Egypt troops seize Kerdasa
September 19, 2013Egyptian troops and police backed by helicopters sought to wrest Kerdasa from Islamist control on Thursday, conducting house-to-house searches in the town near Giza, which lies outside the capital of Cairo.
Authorities were searching for 140 men who they suspected of involvement in an attack on police last month in Kerdasa. The heavily armed perpetrators of that attack killed 15 police officers and allegedly mutilated their bodies.
"The security forces will not retreat until Kerdasa is cleansed of all terrorist and criminal nests," Interior Ministry spokesman Hany Abdel Latif told state media.
Dozens of police and army vehicles entered Kerdasa around dawn, taking up positions at the town's entrances and blocking off the main roads.

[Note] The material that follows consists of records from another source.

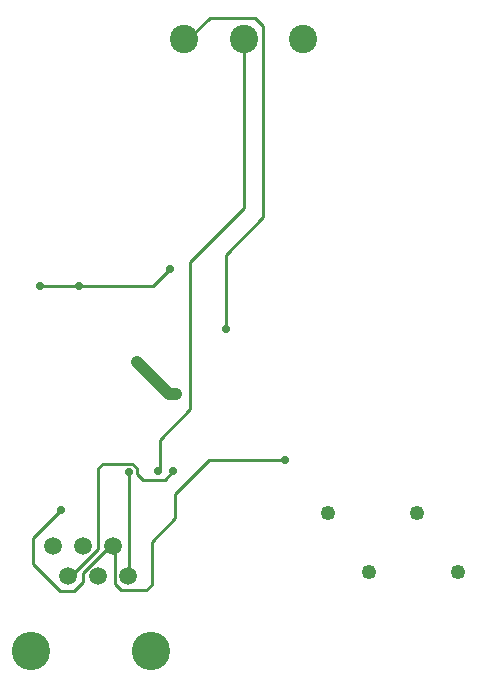
<source format=gbl>
%FSLAX44Y44*%
%MOMM*%
G71*
G01*
G75*
G04 Layer_Physical_Order=2*
G04 Layer_Color=16711680*
%ADD10R,0.8000X0.9000*%
%ADD11R,0.9000X0.8000*%
%ADD12R,1.5000X0.8000*%
%ADD13R,0.8000X1.5000*%
%ADD14R,1.1000X1.2500*%
G04:AMPARAMS|DCode=15|XSize=1.25mm|YSize=1.1mm|CornerRadius=0.275mm|HoleSize=0mm|Usage=FLASHONLY|Rotation=90.000|XOffset=0mm|YOffset=0mm|HoleType=Round|Shape=RoundedRectangle|*
%AMROUNDEDRECTD15*
21,1,1.2500,0.5500,0,0,90.0*
21,1,0.7000,1.1000,0,0,90.0*
1,1,0.5500,0.2750,0.3500*
1,1,0.5500,0.2750,-0.3500*
1,1,0.5500,-0.2750,-0.3500*
1,1,0.5500,-0.2750,0.3500*
%
%ADD15ROUNDEDRECTD15*%
%ADD16R,1.6800X1.5600*%
%ADD17R,0.8000X0.8000*%
%ADD18R,0.8000X0.8000*%
%ADD19R,0.7000X0.9500*%
%ADD20R,5.6000X5.6000*%
%ADD21R,2.0000X1.2000*%
%ADD22R,5.5000X2.0000*%
%ADD23R,0.3000X0.8500*%
%ADD24R,0.8500X0.3000*%
%ADD25C,0.2540*%
%ADD26C,1.0000*%
%ADD27C,1.2500*%
%ADD28C,2.4000*%
%ADD29C,3.2500*%
%ADD30C,1.5000*%
%ADD31C,0.7000*%
D25*
X125000Y332000D02*
X139500Y346500D01*
X46750Y74250D02*
X58250D01*
X24000Y97000D02*
X46750Y74250D01*
X24000Y97000D02*
Y118750D01*
X66000Y88851D02*
X88959Y111810D01*
X66000Y82000D02*
Y88851D01*
X58250Y74250D02*
X66000Y82000D01*
X24000Y118750D02*
X47500Y142250D01*
X88959Y111810D02*
X91490D01*
X79000Y109489D02*
Y178000D01*
X55921Y86410D02*
X79000Y109489D01*
X63000Y332000D02*
X125000D01*
X218750Y390750D02*
Y552000D01*
X211250Y559500D02*
X218750Y552000D01*
X173750Y559500D02*
X211250D01*
X155270Y541020D02*
X173750Y559500D01*
X187250Y295500D02*
Y358250D01*
X186750Y358750D02*
X187250Y358250D01*
X186750Y358750D02*
X218750Y390750D01*
X135230Y168230D02*
X142259Y175259D01*
X151930Y541020D02*
X155270D01*
X201930Y398180D02*
Y541020D01*
X143980Y135730D02*
Y155980D01*
X124000Y115750D02*
X143980Y135730D01*
X124000Y79280D02*
Y115750D01*
X91490Y111810D02*
X93420D01*
X82770Y181770D02*
X107804D01*
X79000Y178000D02*
X82770Y181770D01*
X111770Y173230D02*
X116770Y168230D01*
X111770Y173230D02*
Y177804D01*
X107804Y181770D02*
X111770Y177804D01*
X116770Y168230D02*
X135230D01*
X30000Y332000D02*
X63000D01*
X105000Y87220D02*
Y175000D01*
X93420Y79580D02*
Y111810D01*
Y79580D02*
X98000Y75000D01*
X119720D01*
X124000Y79280D01*
X143980Y155980D02*
X173000Y185000D01*
X237000D01*
X156500Y352750D02*
X201930Y398180D01*
X130946Y175250D02*
Y202195D01*
X156500Y227750D01*
Y352750D01*
D26*
X112000Y268000D02*
X139000Y241000D01*
X145000D01*
D27*
X383499Y89999D02*
D03*
X348499Y139999D02*
D03*
X273499D02*
D03*
X308499Y89999D02*
D03*
D28*
X251930Y541020D02*
D03*
X201930D02*
D03*
X151930D02*
D03*
D29*
X123190Y22810D02*
D03*
X21590D02*
D03*
D30*
X66090Y111810D02*
D03*
X78790Y86410D02*
D03*
X53390D02*
D03*
X40690Y111810D02*
D03*
X91490D02*
D03*
X104190Y86410D02*
D03*
D31*
X47500Y142250D02*
D03*
X139500Y346500D02*
D03*
X187250Y295500D02*
D03*
X142259Y175259D02*
D03*
X129500Y175250D02*
D03*
X112000Y268000D02*
D03*
X145000Y241000D02*
D03*
X237000Y185000D02*
D03*
X30000Y332000D02*
D03*
X105000Y175000D02*
D03*
X63000Y332000D02*
D03*
M02*

</source>
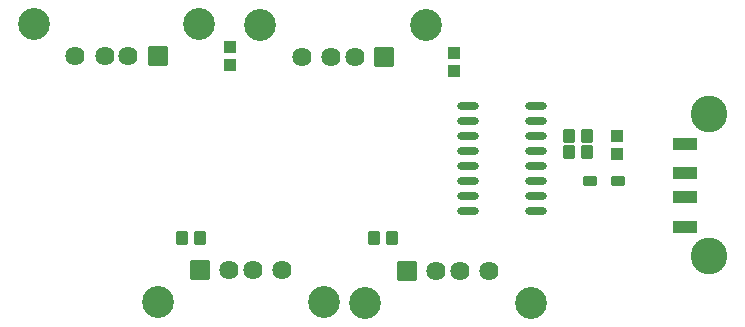
<source format=gts>
G04 Layer: TopSolderMaskLayer*
G04 EasyEDA v6.5.42, 2024-06-30 20:06:19*
G04 5c971d247c204a0cbf4ce5a758ce79e0,41c0ee39f02341fa96e3cac8100f2332,10*
G04 Gerber Generator version 0.2*
G04 Scale: 100 percent, Rotated: No, Reflected: No *
G04 Dimensions in millimeters *
G04 leading zeros omitted , absolute positions ,4 integer and 5 decimal *
%FSLAX45Y45*%
%MOMM*%

%AMMACRO1*1,1,$1,$2,$3*1,1,$1,$4,$5*1,1,$1,0-$2,0-$3*1,1,$1,0-$4,0-$5*20,1,$1,$2,$3,$4,$5,0*20,1,$1,$4,$5,0-$2,0-$3,0*20,1,$1,0-$2,0-$3,0-$4,0-$5,0*20,1,$1,0-$4,0-$5,$2,$3,0*4,1,4,$2,$3,$4,$5,0-$2,0-$3,0-$4,0-$5,$2,$3,0*%
%ADD10R,1.1176X1.0160*%
%ADD11MACRO1,0.1016X0.4572X-0.508X-0.4572X-0.508*%
%ADD12MACRO1,0.1016X-0.4572X0.508X0.4572X0.508*%
%ADD13MACRO1,0.1016X-0.5X0.375X0.5X0.375*%
%ADD14O,1.8466053999999998X0.6615938*%
%ADD15R,2.1000X1.1000*%
%ADD16C,3.1000*%
%ADD17C,2.7016*%
%ADD18C,1.6256*%
%ADD19MACRO1,0.1016X-0.762X0.762X0.762X0.762*%
%ADD20MACRO1,0.1016X0.762X-0.762X-0.762X-0.762*%

%LPD*%
D10*
G01*
X7226300Y4534154D03*
G01*
X7226300Y4381245D03*
D11*
G01*
X3543045Y3670300D03*
G01*
X3695954Y3670300D03*
G01*
X5168645Y3670300D03*
G01*
X5321554Y3670300D03*
D10*
G01*
X3949700Y5283454D03*
G01*
X3949700Y5130545D03*
G01*
X5842000Y5232654D03*
G01*
X5842000Y5079745D03*
D12*
G01*
X6972554Y4533900D03*
G01*
X6819645Y4533900D03*
G01*
X6972554Y4394200D03*
G01*
X6819645Y4394200D03*
D13*
G01*
X7229255Y4152900D03*
G01*
X6994749Y4152900D03*
D14*
G01*
X5961151Y4787900D03*
G01*
X5961151Y4660900D03*
G01*
X5961151Y4533900D03*
G01*
X5961151Y4406900D03*
G01*
X5961151Y4279900D03*
G01*
X5961151Y4152900D03*
G01*
X5961151Y4025900D03*
G01*
X5961151Y3898900D03*
G01*
X6535648Y4787900D03*
G01*
X6535648Y4660900D03*
G01*
X6535648Y4533900D03*
G01*
X6535648Y4406900D03*
G01*
X6535648Y4279900D03*
G01*
X6535648Y4152900D03*
G01*
X6535648Y4025900D03*
G01*
X6535648Y3898900D03*
D15*
G01*
X7799400Y4214799D03*
G01*
X7799400Y4464812D03*
G01*
X7799400Y4014800D03*
G01*
X7799400Y3764813D03*
D16*
G01*
X7999399Y4714798D03*
G01*
X7999399Y3514801D03*
D17*
G01*
X3338601Y3128390D03*
G01*
X4738598Y3128390D03*
D18*
G01*
X4388586Y3399383D03*
G01*
X4138599Y3399383D03*
G01*
X3938600Y3399383D03*
D19*
G01*
X3688588Y3399396D03*
D17*
G01*
X5091201Y3115690D03*
G01*
X6491198Y3115690D03*
D18*
G01*
X6141186Y3386683D03*
G01*
X5891199Y3386683D03*
G01*
X5691200Y3386683D03*
D19*
G01*
X5441188Y3386696D03*
D17*
G01*
X3684498Y5482209D03*
G01*
X2284501Y5482209D03*
D18*
G01*
X2634513Y5211216D03*
G01*
X2884500Y5211216D03*
G01*
X3084499Y5211216D03*
D20*
G01*
X3334511Y5211203D03*
D17*
G01*
X5602198Y5469509D03*
G01*
X4202201Y5469509D03*
D18*
G01*
X4552213Y5198516D03*
G01*
X4802200Y5198516D03*
G01*
X5002199Y5198516D03*
D20*
G01*
X5252211Y5198503D03*
M02*

</source>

According to Reuters news agency, security sources said that they had seized dozens of weapons, including rocket propelled grenades, and arrested 41 people.
Police general killed
General Nabil Farrag, an aide to the security chief of Giza, was killed during the operation. According to the Interior Ministry, he was shot dead by gunmen positioned on the rooftops of schools and mosques.
The assault on Kerdasa was the second major operation against an Islamist stronghold in the past week. On Sunday, Egyptian security forces retook control of Dalga south of Cairo, which had been under Islamist control for two months.
Egypt has been in a state of conflict since the military overthrew the country's first democratically elected president, Mohammed Morsi, last July. T
The military cleared Islamist protesters calling for Morsi's return from their camps in August. Hundreds of people were killed in the process.